Byłam mężzatką przez siedem lat. Przez cały ten czas żyłam dla mojego męża. Starałam się spełniać wszystkie jego potrzeby: wszystko miał na czas podane, uprzątnięte, załatwione. Przez wszystkie te lata ani razu mi nie podziękował, nigdy się mną nie zainteresował. Postanowiłam go czegoś nauczyć i odeszłam z domu, mając nadzieję, iż zadzwoni i poprosi, żebym wróciła. Zadzwonił tylko raz, w piątkowy wieczór.

przytulnosc.pl 3 dni temu

Dziś chcę opowiedzieć o mojej trudnej sytuacji z mężem. Byliśmy małżeństwem przez siedem lat, i przez ten czas żyłam wyłącznie dla niego. Rozumiecie, wszystko co robiłam, robiłam z myślą o nim, dla niego. Wiem, iż wielu mnie nie zrozumie i może choćby potępi, ale tak mnie wychowano. Takie były relacje moich rodziców, taką też przyjęłam rolę w związku. Dziś rozumiem, iż to był błąd. Tak nie powinno się żyć.

Przez wszystkie lata mąż przyjmował moą miłość i troskę jako oczywistość. Lubił być obsługiwany, a ja mu to zapewniałam. Nasze relacje tak się zaczęły – dbałam o niego, gdy byliśmy jeszcze studentami, i tak zdecydowaliśmy zamieszkać razem. Chyba było mu po prostu wygodnie. Może właśnie dlatego zaproponował małżeństwo. Potrzebował niańki, kolejnej mamy, na której można wszystko zrzucić.

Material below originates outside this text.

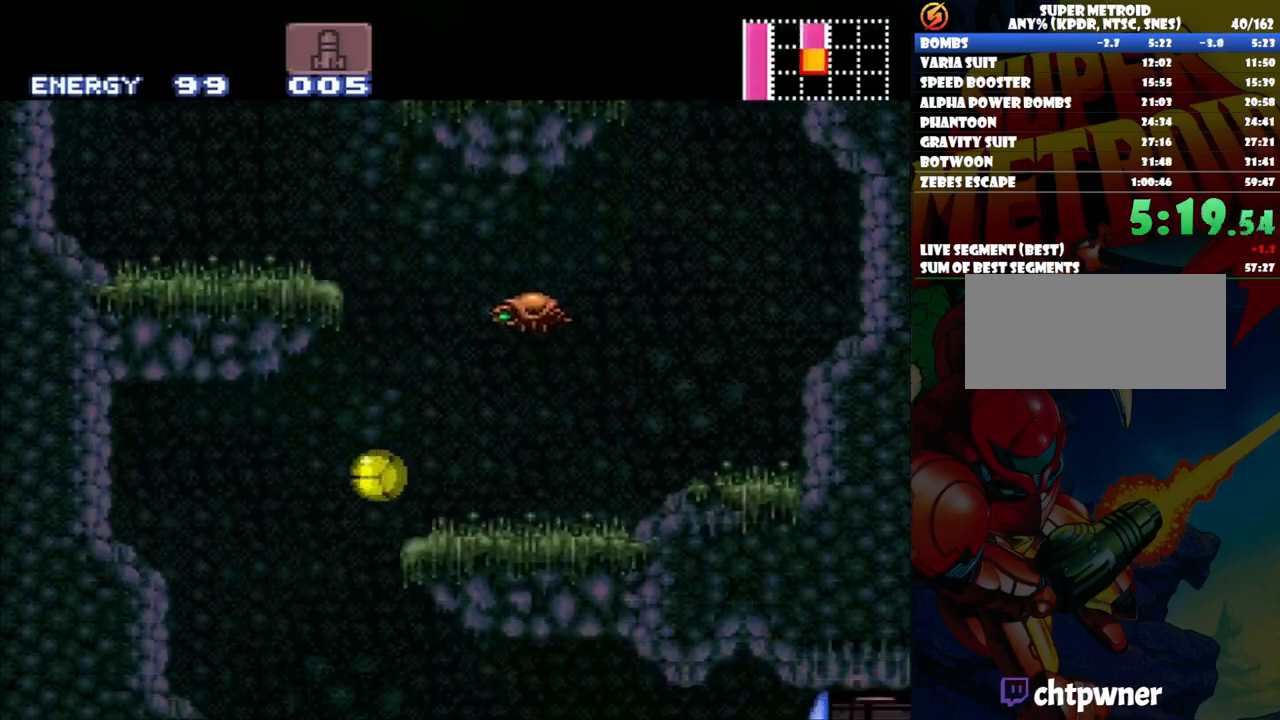
{"buttons": ["DPAD_RIGHT"], "events": [[17, "DPAD_UP", "down"], [150, "DPAD_UP", "up"], [500, "DPAD_RIGHT", "down"]]}
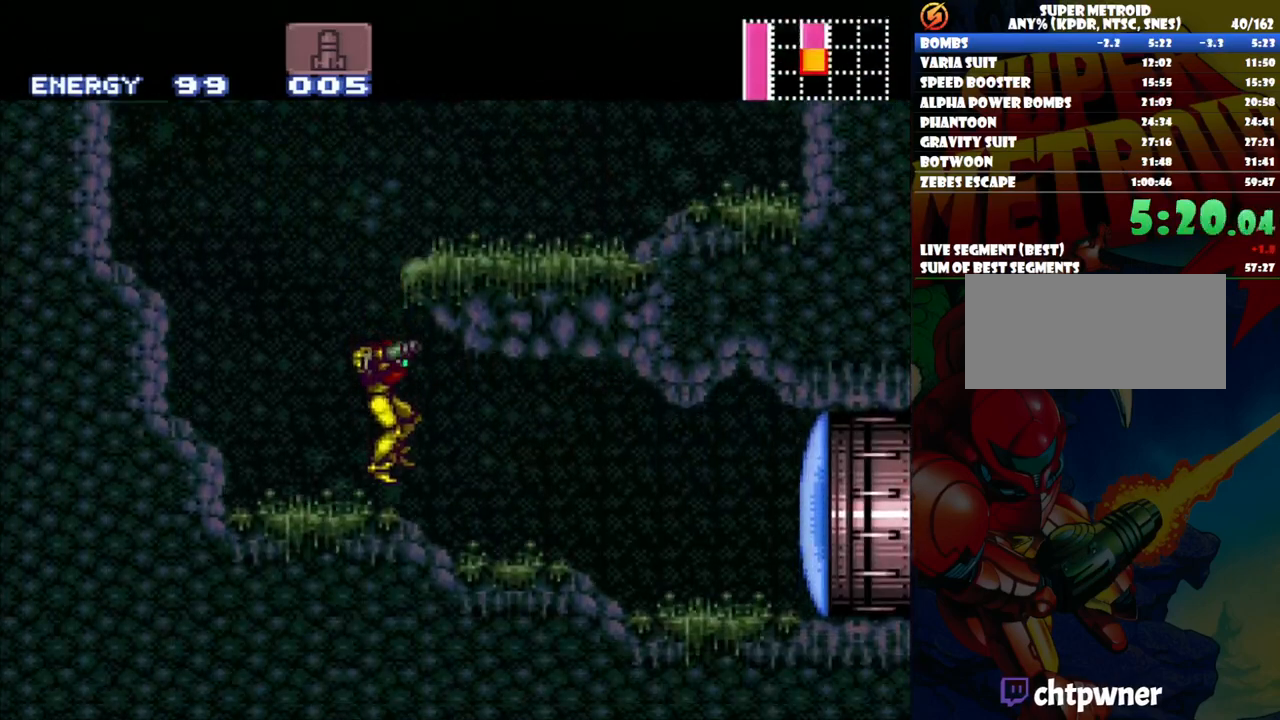
{"buttons": ["A", "DPAD_RIGHT"], "events": [[50, "Y", "down"], [200, "Y", "up"], [317, "A", "down"]]}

Byłam młoda, zakochana i nie miałam nic przeciwko. Cieszyło mnie dbanie o niego, w tym widziałam swoją rolę. Gotowałam ulubione potrawy, robiłam to, co lubił. Żyłam jego życiem. Nigdy mu nie przeciwstawiałam się, słuchałam i opiekowałam się nim. A w zamian? Nic. Nie mogę powiedzieć, iż mnie krzywdził fizycznie czy obrażał. Po prostu nigdy nie okazał troski ani uczucia. Byłam jak służąca. “Przynieś, podaj, zrób, zawieź.” Nic więcej.

Moje poświęcenie traktował jak obowiązek. Ani jednego “dziękuję”, ani “proszę”. Tylko rozkazy. I wiecznie niezadowolony. Zawsze robiłam coś źle.

Jako kobieta liczyłam na to, iż z czasem mnie pokocha. Że zrozumie, jak jestem dla niego ważna, doceni mnie i moje starania. Ale lata mijały, a nasze relacje pozostały takie same. Zimne, suche, zdystansowane. Bez ciepła, zrozumienia, bliskości. Po siedmiu latach byłam wyczerpana. Czy nie zasłużyłam na odrobinę troski? Czy tak trudno pokazać, iż jestem dla niego ważna?

W końcu postanowiłam, iż przestaję czekać. Spakowałam walizkę i wyszłam z domu. Nie chciałam rozwodu. przez cały czas go kochałam. Chciałam tylko, żeby zrozumiał, jak wiele znaczę. Że zorientuje się, ile dla niego robiłam i jak bardzo jestem potrzebna.

Na początku czekałam, iż będzie błagał o powrót. Zadzwonił raz, zapytał, gdzie jestem i dlaczego odeszłam. I to wszystko. Mijał czas, ale nie prosił, żebym wróciła. Kilka dni temu dostałam dokumenty rozwodowe.

Wyobraźcie sobie? Zdecydował się na rozwód. Tak mi podziękował za siedem wspólnych lat. Czy na takiego człowieka poświęciłam tyle życia? Gdybym wiedziała, odeszłabym wcześniej. Czy byłam aż tak złą żoną?

Dziś wiem, iż popełniłam poważny błąd żyjąc wyłącznie dla niego i rezygnując z siebie.